DATA FOR THE TASK
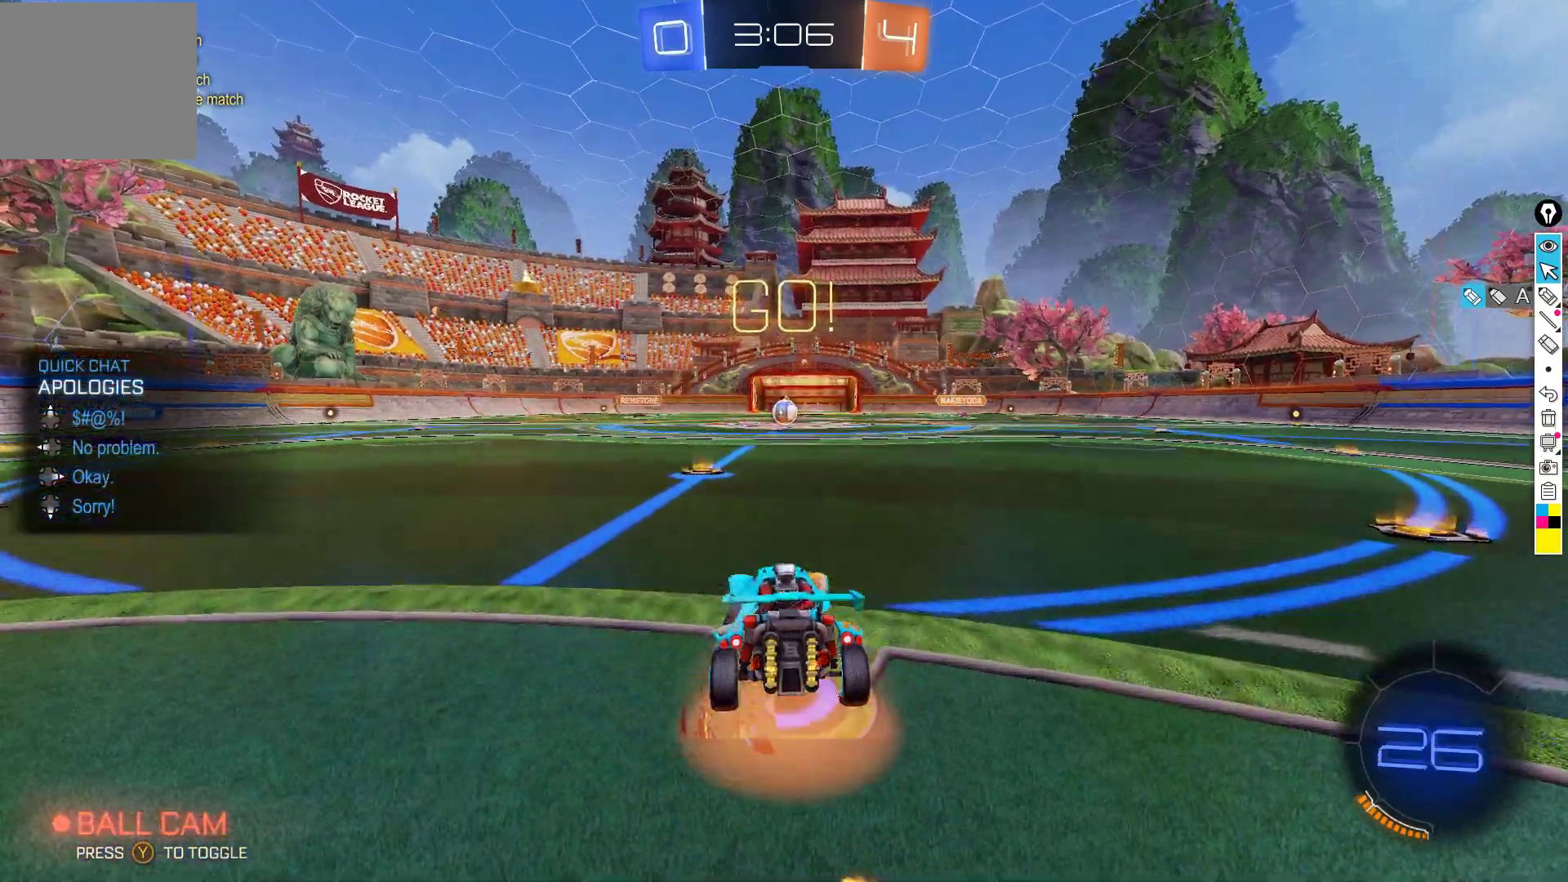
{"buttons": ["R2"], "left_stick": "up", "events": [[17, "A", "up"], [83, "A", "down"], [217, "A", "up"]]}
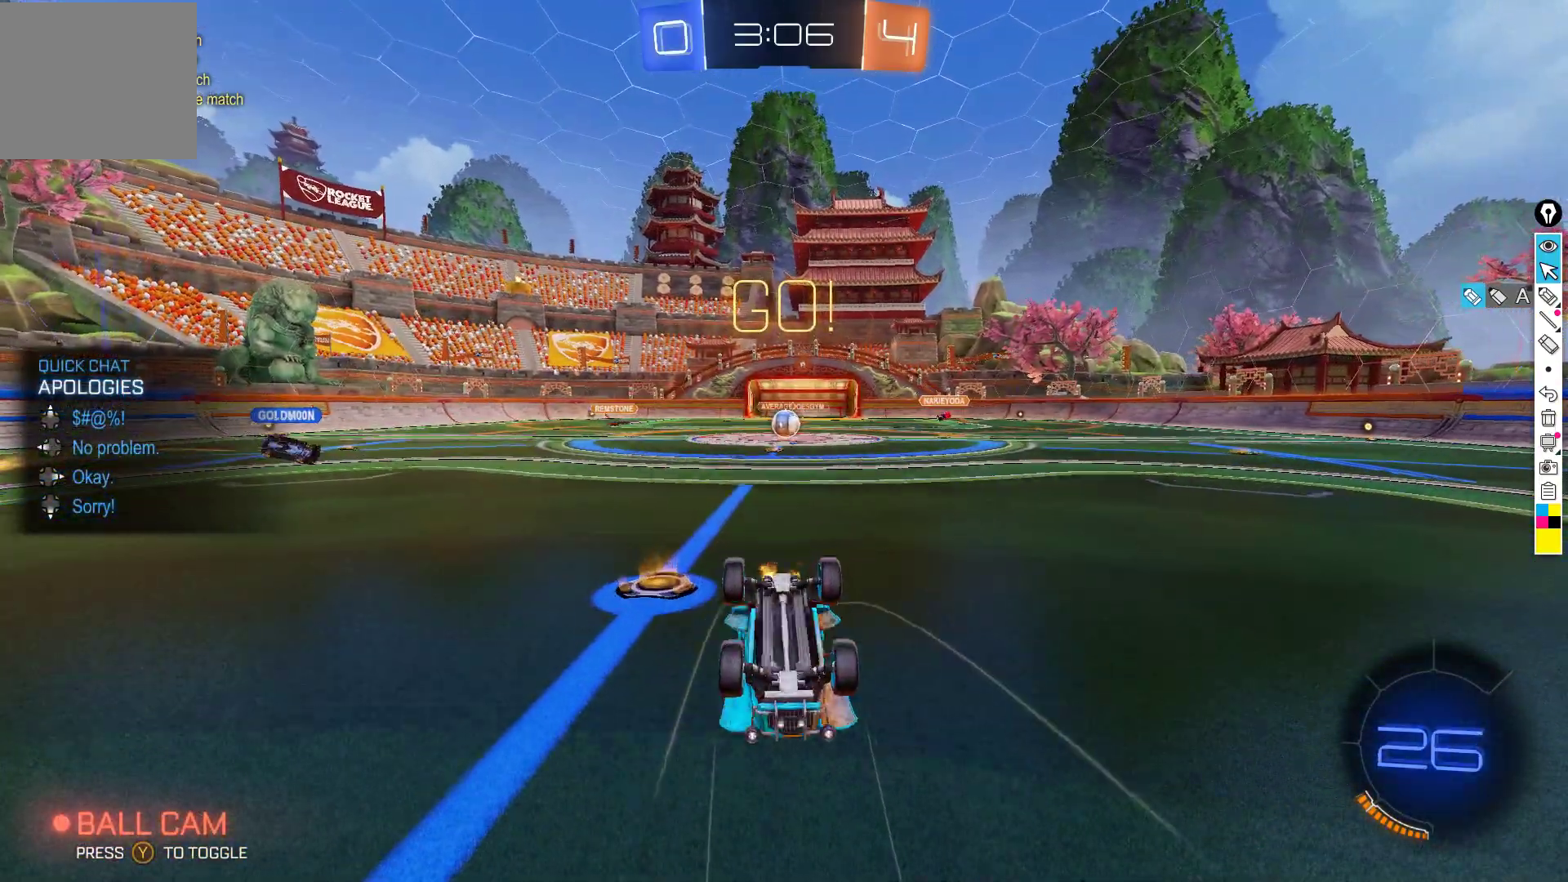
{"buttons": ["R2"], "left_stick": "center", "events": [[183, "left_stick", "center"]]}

---

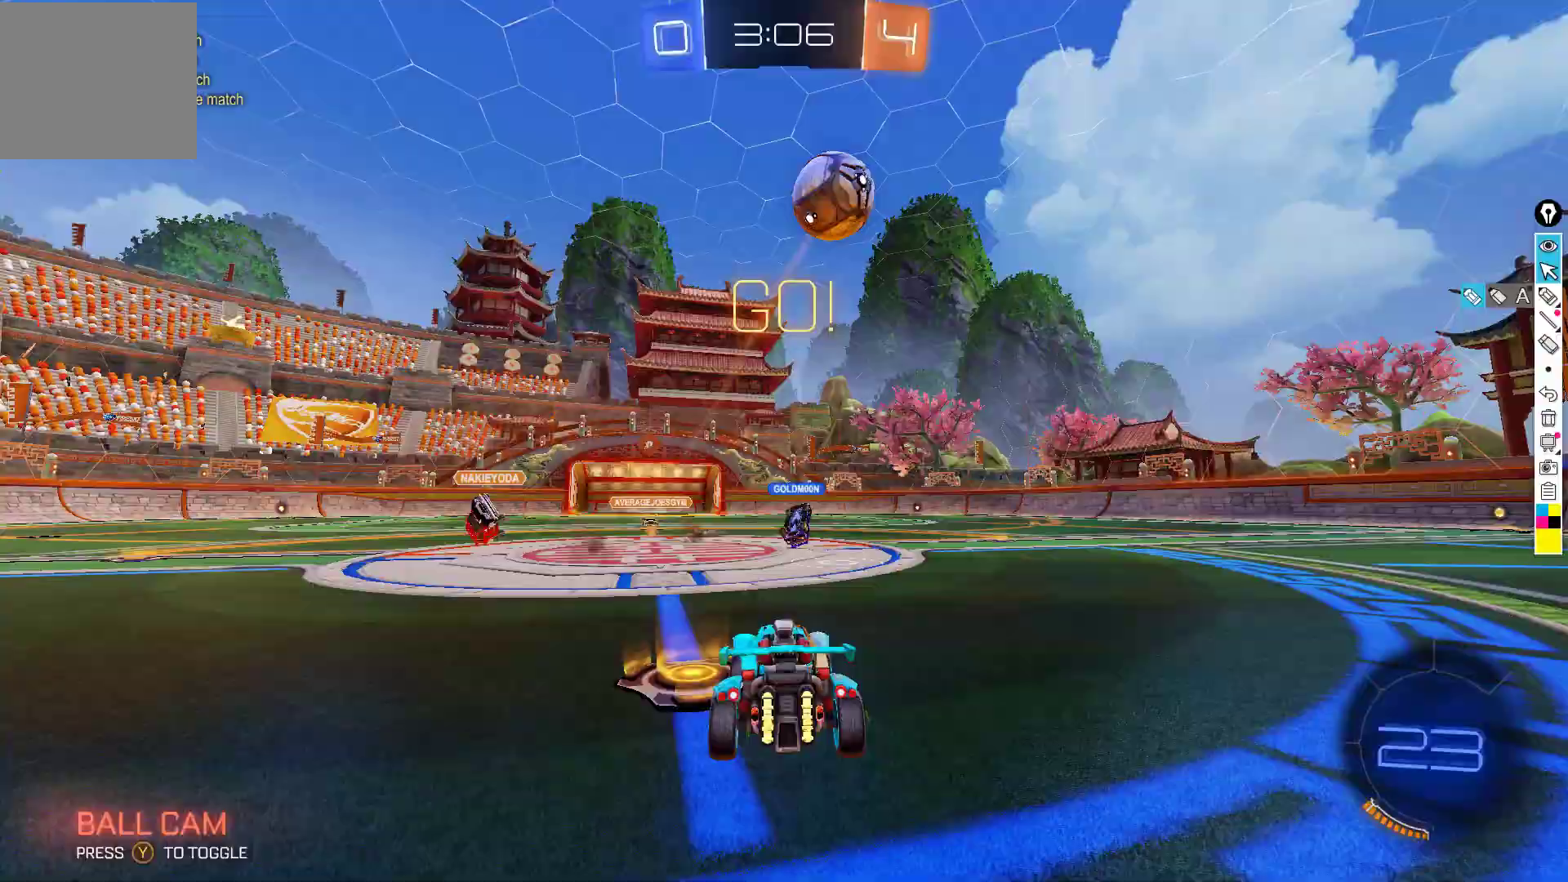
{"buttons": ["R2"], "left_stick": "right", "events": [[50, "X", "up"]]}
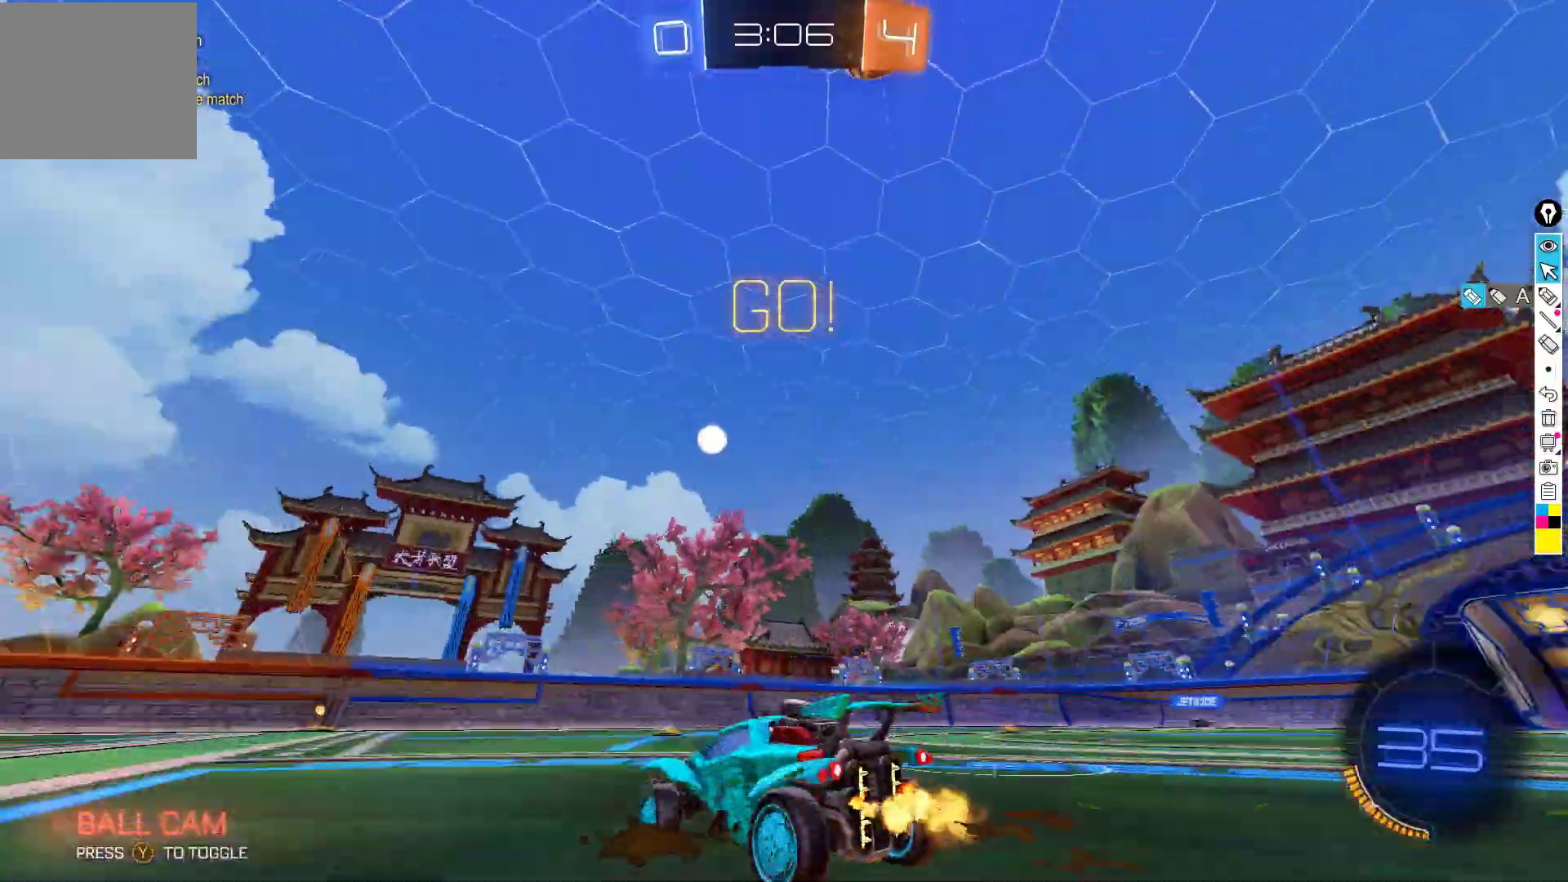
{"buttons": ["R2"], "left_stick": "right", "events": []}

BRIEF
Across the listing above, state how many lines include the word "right", with nothing but the number in reply.

ANSWER SECTION
2